## Extracted page text data
____________________
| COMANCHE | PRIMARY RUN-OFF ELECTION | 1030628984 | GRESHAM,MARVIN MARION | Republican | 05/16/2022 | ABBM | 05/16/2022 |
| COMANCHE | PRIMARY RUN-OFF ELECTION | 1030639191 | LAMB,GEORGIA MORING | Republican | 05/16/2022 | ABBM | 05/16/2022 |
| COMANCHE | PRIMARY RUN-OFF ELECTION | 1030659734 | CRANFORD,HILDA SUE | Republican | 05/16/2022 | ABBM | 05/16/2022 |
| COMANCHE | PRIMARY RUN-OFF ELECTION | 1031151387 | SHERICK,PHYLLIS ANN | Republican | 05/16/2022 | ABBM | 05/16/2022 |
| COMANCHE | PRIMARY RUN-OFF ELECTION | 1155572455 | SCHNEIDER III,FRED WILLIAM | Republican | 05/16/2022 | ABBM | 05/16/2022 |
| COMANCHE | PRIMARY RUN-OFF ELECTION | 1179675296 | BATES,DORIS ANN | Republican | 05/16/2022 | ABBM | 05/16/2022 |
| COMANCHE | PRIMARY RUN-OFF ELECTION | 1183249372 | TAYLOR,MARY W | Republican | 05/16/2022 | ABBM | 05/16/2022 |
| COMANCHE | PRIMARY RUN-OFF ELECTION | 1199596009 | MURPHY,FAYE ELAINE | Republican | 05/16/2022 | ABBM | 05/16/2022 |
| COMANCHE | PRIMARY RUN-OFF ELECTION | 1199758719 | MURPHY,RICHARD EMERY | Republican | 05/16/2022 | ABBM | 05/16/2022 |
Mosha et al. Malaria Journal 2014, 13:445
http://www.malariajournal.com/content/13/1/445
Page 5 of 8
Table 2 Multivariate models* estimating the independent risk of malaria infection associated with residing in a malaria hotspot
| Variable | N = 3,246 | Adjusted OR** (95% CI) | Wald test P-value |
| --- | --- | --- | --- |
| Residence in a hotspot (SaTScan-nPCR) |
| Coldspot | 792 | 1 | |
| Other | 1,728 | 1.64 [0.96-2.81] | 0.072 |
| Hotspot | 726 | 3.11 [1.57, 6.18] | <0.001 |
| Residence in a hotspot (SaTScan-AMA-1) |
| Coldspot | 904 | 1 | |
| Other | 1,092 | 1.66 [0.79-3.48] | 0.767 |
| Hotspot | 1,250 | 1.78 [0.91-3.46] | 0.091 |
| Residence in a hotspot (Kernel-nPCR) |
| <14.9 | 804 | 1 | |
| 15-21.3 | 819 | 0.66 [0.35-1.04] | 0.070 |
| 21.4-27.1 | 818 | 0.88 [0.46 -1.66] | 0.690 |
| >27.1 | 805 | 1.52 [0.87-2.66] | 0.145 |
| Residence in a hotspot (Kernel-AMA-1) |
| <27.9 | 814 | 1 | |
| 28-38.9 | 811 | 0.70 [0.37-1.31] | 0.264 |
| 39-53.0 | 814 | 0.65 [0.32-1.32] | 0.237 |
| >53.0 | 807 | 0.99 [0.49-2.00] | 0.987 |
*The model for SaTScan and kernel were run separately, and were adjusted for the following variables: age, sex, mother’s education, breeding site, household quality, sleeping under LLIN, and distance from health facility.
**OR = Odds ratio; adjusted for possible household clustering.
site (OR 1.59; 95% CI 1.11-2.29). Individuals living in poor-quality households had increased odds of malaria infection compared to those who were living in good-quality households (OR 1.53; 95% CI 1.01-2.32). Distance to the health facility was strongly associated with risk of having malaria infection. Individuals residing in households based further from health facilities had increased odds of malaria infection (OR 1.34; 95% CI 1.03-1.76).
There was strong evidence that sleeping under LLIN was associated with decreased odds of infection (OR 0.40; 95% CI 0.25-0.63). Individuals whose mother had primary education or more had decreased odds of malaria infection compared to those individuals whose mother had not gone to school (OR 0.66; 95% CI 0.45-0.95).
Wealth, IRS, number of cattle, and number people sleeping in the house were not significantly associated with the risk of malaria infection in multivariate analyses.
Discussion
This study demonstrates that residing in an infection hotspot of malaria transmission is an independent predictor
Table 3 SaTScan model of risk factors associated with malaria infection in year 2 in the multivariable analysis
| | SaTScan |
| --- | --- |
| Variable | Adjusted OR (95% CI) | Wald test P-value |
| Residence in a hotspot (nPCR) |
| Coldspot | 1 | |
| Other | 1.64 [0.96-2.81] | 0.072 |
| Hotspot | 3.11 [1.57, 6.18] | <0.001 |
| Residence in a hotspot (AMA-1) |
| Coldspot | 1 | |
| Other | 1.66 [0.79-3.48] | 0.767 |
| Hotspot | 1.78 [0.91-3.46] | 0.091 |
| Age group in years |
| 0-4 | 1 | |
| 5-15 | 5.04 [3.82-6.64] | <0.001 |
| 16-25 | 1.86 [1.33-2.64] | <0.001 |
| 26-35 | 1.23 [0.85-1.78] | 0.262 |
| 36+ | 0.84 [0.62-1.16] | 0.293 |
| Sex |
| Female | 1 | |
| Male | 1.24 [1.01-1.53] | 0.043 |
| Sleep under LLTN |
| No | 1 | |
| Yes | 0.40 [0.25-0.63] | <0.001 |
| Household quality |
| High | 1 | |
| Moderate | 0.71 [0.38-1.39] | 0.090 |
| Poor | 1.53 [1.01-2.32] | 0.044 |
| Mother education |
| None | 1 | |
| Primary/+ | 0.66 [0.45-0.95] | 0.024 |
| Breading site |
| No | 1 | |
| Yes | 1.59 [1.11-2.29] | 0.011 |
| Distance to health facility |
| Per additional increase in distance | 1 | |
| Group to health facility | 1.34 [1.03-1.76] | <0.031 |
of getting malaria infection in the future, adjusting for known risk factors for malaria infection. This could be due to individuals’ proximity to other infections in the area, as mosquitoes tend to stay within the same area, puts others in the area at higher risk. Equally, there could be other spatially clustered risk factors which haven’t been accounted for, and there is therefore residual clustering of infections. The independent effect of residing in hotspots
____________________
Each line in the records above with "facility" must be returned.

*The model for SaTScan and kernel were run separately, and were adjusted for the following variables: age, sex, mother’s education, breeding site, household quality, sleeping under LLIN, and distance from health facility.
site (OR 1.59; 95% CI 1.11-2.29). Individuals living in poor-quality households had increased odds of malaria infection compared to those who were living in good-quality households (OR 1.53; 95% CI 1.01-2.32). Distance to the health facility was strongly associated with risk of having malaria infection. Individuals residing in households based further from health facilities had increased odds of malaria infection (OR 1.34; 95% CI 1.03-1.76).
| Distance to health facility |
| Group to health facility | 1.34 [1.03-1.76] | <0.031 |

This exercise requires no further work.